*** Begin section ***

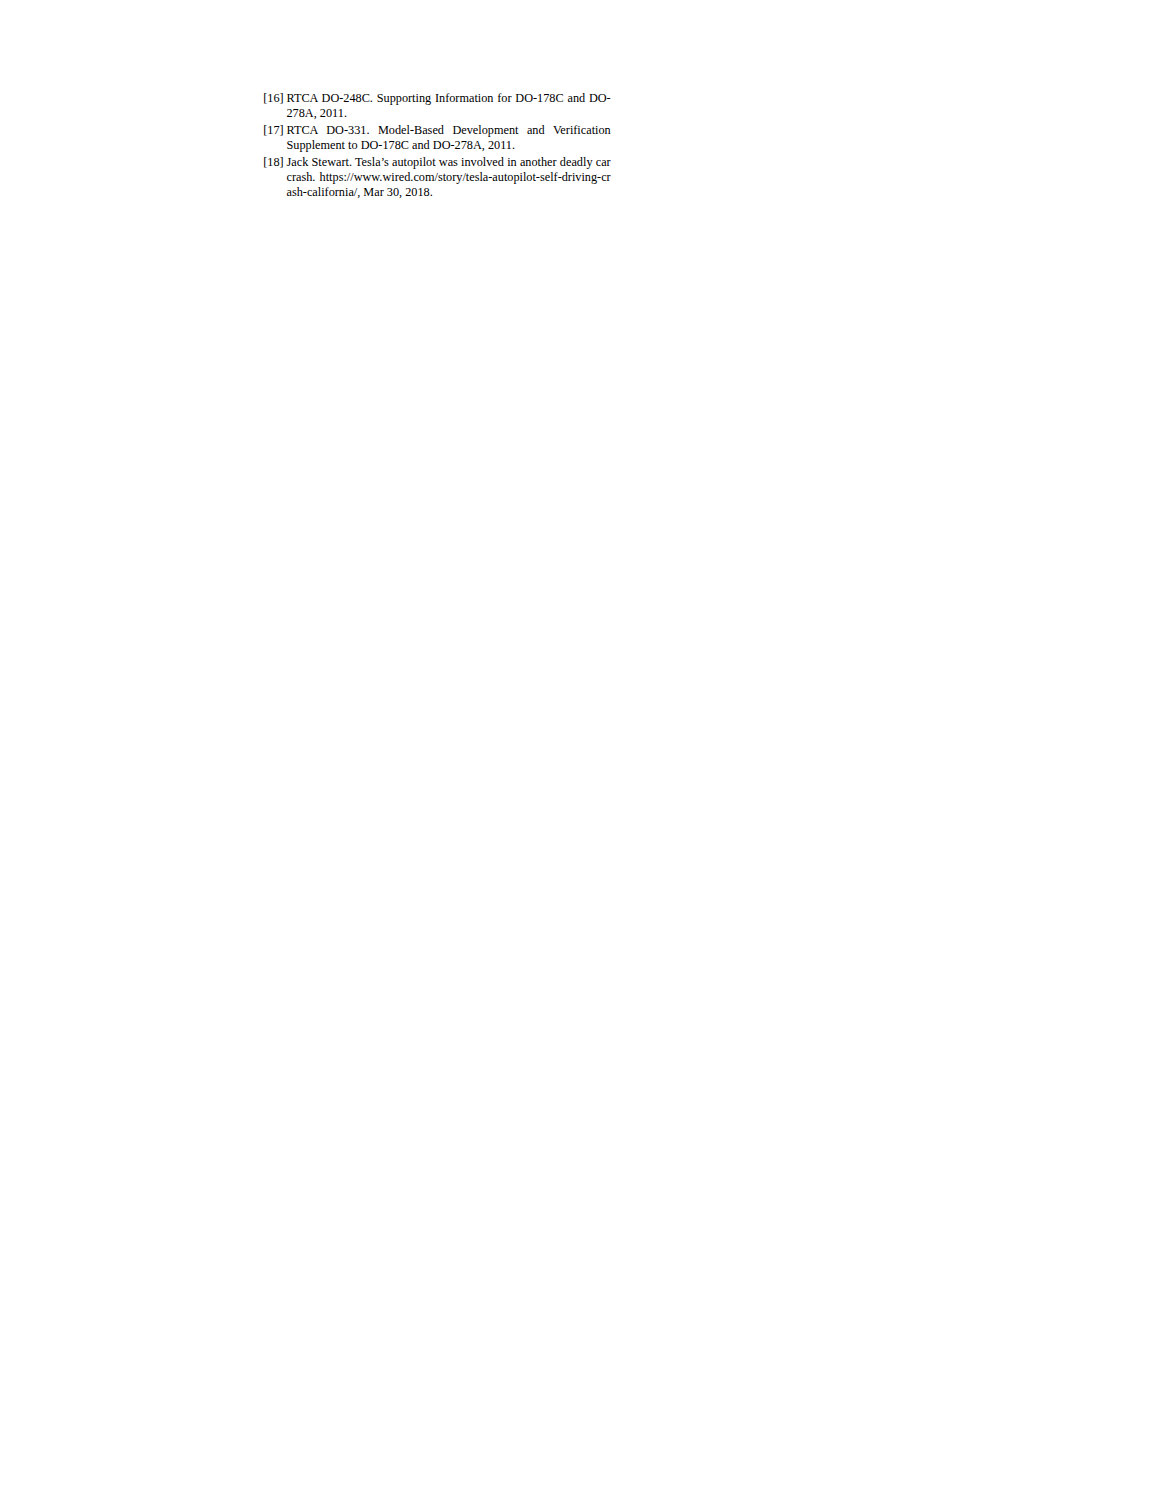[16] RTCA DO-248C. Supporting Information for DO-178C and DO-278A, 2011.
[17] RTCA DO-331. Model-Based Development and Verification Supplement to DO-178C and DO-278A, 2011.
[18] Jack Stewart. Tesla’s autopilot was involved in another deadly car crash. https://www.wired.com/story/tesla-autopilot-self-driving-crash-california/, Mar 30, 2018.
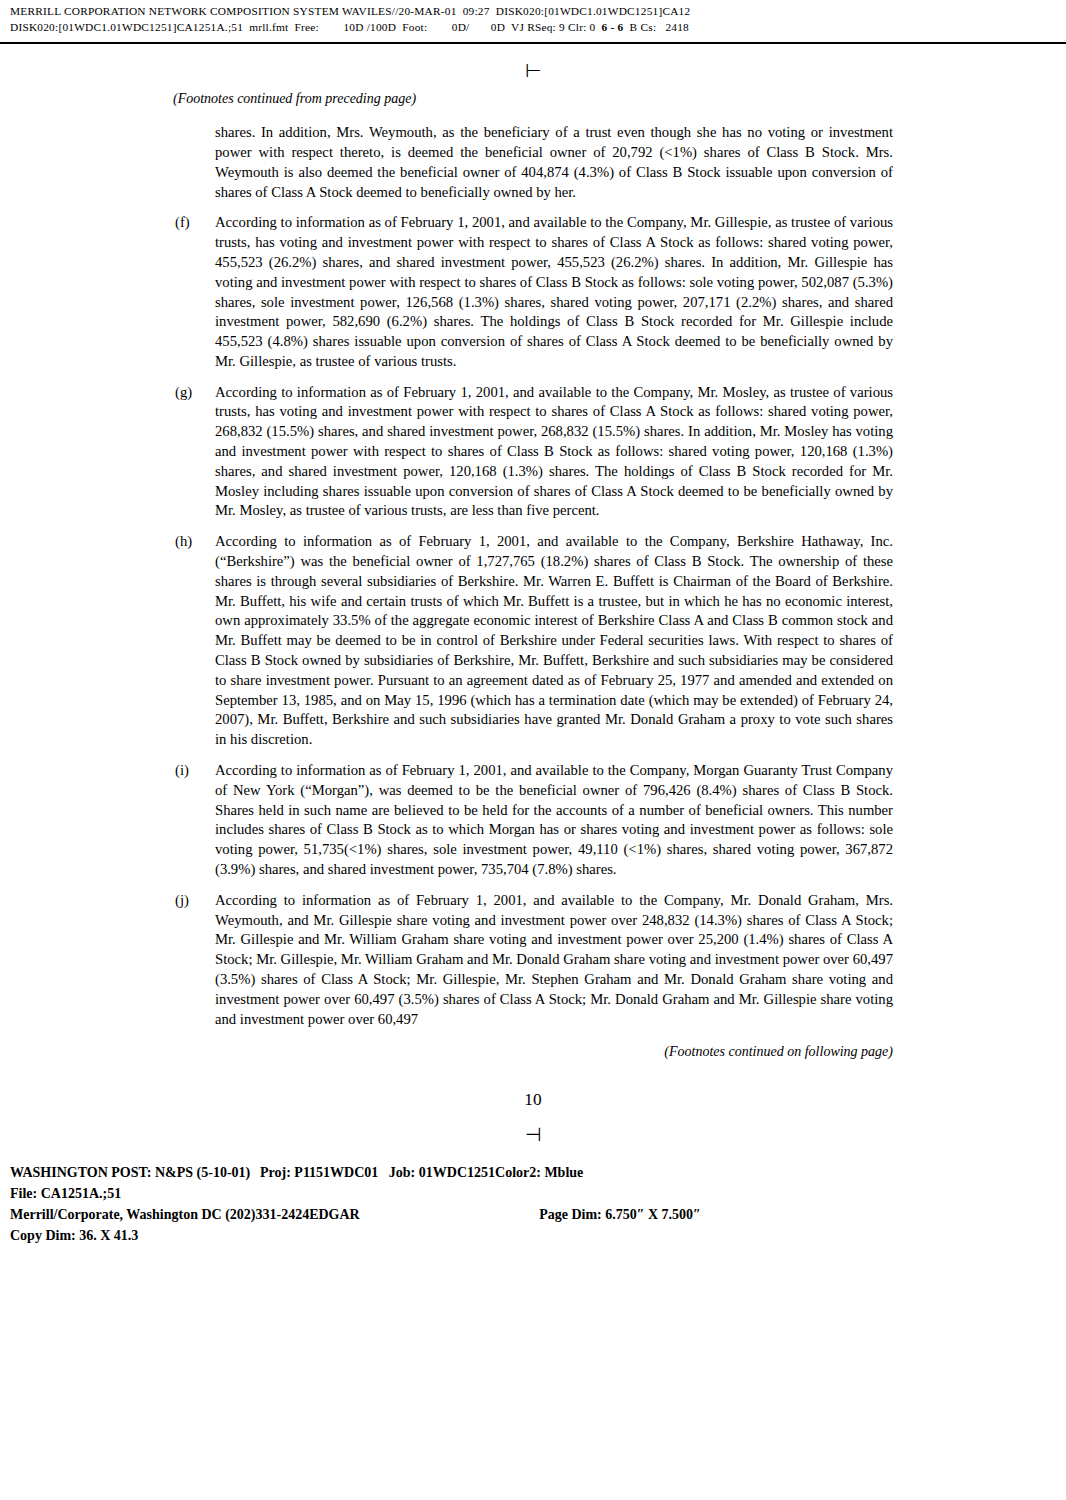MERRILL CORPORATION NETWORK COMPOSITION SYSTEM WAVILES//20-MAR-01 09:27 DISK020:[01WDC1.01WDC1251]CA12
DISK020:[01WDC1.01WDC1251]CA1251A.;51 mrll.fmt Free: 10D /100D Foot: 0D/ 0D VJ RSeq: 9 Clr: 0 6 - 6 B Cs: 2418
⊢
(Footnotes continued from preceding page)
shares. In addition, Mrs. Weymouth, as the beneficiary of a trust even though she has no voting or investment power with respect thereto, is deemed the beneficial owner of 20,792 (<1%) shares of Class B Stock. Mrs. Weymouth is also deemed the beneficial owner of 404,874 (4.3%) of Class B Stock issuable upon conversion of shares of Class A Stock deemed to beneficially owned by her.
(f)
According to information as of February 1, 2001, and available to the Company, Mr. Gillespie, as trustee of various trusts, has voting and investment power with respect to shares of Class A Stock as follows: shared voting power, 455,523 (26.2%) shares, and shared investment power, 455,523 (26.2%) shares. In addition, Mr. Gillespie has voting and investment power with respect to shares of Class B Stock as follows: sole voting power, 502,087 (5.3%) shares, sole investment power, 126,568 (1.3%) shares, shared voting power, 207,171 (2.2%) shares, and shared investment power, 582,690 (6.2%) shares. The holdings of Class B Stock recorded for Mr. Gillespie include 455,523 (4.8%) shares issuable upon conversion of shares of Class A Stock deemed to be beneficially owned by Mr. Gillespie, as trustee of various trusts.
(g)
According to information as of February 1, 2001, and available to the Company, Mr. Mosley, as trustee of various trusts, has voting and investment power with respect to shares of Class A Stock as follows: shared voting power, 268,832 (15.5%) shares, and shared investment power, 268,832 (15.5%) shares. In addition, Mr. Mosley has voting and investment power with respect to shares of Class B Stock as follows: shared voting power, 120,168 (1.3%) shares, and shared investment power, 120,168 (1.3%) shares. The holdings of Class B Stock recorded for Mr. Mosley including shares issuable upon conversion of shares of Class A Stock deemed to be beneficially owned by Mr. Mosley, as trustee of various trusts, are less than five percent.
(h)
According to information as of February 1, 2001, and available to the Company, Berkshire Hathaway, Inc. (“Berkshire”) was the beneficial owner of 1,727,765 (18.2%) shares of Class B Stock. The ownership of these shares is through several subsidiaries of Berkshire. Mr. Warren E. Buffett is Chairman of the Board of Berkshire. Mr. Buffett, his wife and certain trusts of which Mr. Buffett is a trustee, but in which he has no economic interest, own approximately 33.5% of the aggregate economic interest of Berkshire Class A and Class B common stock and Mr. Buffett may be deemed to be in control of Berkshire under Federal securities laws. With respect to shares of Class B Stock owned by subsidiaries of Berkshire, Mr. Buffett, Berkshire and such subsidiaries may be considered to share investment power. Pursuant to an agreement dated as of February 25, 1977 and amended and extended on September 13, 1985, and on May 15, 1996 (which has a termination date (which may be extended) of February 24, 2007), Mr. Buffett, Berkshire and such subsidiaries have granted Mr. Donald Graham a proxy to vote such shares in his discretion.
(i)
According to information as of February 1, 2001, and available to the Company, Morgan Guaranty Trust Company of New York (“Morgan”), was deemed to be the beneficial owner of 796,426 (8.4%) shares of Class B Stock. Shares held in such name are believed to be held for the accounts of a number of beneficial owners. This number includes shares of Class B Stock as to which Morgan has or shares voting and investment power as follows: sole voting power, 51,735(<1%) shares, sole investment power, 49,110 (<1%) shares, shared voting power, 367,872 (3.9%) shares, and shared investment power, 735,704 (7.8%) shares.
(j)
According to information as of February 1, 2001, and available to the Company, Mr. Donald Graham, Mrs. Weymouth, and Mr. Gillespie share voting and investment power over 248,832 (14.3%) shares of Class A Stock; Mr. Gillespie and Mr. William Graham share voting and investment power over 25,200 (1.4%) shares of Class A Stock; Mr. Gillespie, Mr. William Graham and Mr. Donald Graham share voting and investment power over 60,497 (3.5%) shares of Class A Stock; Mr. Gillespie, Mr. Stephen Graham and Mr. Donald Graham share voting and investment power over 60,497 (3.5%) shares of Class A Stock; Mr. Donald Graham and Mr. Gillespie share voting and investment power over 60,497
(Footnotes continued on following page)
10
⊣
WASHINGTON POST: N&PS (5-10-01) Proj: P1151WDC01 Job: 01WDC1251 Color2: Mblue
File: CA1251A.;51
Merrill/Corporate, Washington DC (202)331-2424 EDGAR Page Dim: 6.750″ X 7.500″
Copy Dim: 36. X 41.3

*** End section ***
*** Begin section ***

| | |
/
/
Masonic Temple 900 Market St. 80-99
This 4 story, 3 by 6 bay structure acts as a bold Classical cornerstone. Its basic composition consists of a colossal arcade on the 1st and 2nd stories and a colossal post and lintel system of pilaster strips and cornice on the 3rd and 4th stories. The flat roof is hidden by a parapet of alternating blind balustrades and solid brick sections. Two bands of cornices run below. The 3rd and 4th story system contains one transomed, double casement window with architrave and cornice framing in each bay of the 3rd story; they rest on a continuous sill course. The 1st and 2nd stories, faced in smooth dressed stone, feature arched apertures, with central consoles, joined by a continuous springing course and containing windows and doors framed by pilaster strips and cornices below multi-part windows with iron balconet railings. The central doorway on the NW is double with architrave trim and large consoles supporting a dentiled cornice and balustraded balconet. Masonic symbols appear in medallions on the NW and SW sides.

*** End section ***
*** Begin section ***

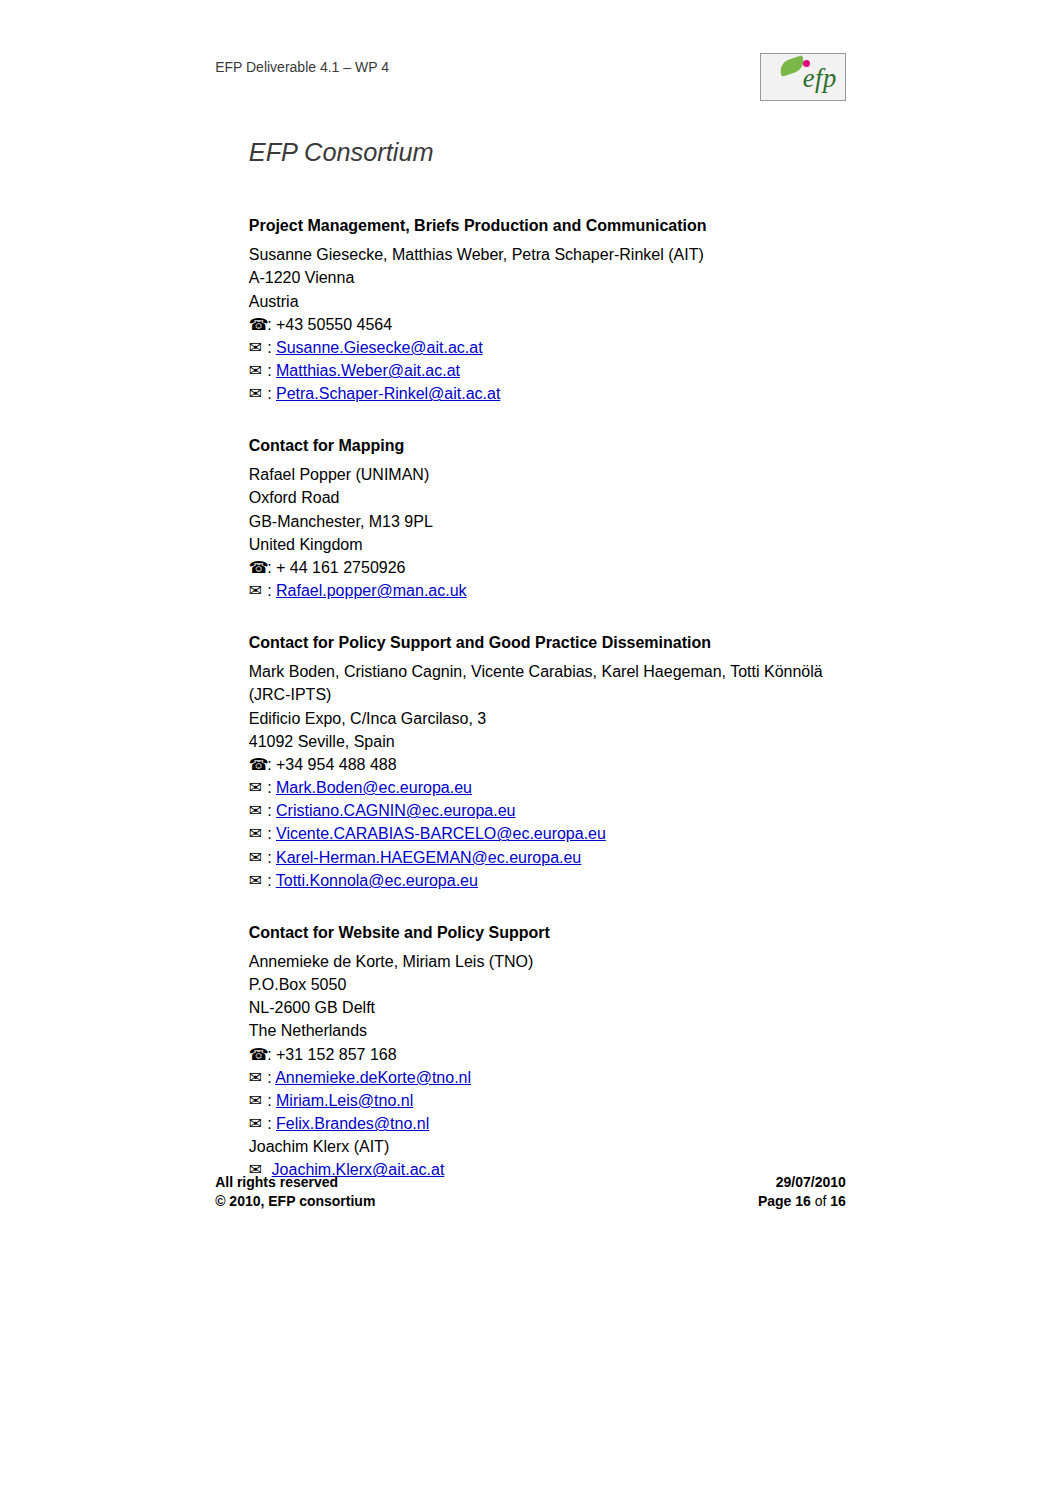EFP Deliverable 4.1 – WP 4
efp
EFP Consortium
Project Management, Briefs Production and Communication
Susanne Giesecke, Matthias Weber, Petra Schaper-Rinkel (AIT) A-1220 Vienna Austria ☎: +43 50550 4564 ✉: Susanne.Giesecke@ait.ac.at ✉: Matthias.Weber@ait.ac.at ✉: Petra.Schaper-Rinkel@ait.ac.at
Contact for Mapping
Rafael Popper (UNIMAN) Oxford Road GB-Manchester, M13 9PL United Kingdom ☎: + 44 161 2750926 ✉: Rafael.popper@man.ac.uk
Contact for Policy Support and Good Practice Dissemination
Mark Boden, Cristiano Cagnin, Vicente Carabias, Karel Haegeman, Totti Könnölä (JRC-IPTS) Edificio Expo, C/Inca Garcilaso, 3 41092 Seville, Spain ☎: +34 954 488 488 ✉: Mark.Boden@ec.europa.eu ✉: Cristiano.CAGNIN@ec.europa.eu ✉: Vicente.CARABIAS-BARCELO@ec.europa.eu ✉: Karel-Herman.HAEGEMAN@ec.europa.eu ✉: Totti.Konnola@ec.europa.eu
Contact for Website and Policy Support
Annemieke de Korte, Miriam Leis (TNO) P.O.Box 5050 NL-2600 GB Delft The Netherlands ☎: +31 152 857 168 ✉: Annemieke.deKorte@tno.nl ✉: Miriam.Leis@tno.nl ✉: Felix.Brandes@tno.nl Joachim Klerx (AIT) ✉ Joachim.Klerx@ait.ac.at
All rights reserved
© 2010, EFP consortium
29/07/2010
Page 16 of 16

*** End section ***

◆ WHAT THE TASK REQUIRES
Both boundary lines included, write out word for word only the lines above from the one containing "[16] RTCA DO-248C." to the one containing "[18] Jack Stewart.", leaving out any pictures.

◆ RESULT FOR THIS TASK
[16] RTCA DO-248C. Supporting Information for DO-178C and DO-278A, 2011.
[17] RTCA DO-331. Model-Based Development and Verification Supplement to DO-178C and DO-278A, 2011.
[18] Jack Stewart. Tesla’s autopilot was involved in another deadly car crash. https://www.wired.com/story/tesla-autopilot-self-driving-crash-california/, Mar 30, 2018.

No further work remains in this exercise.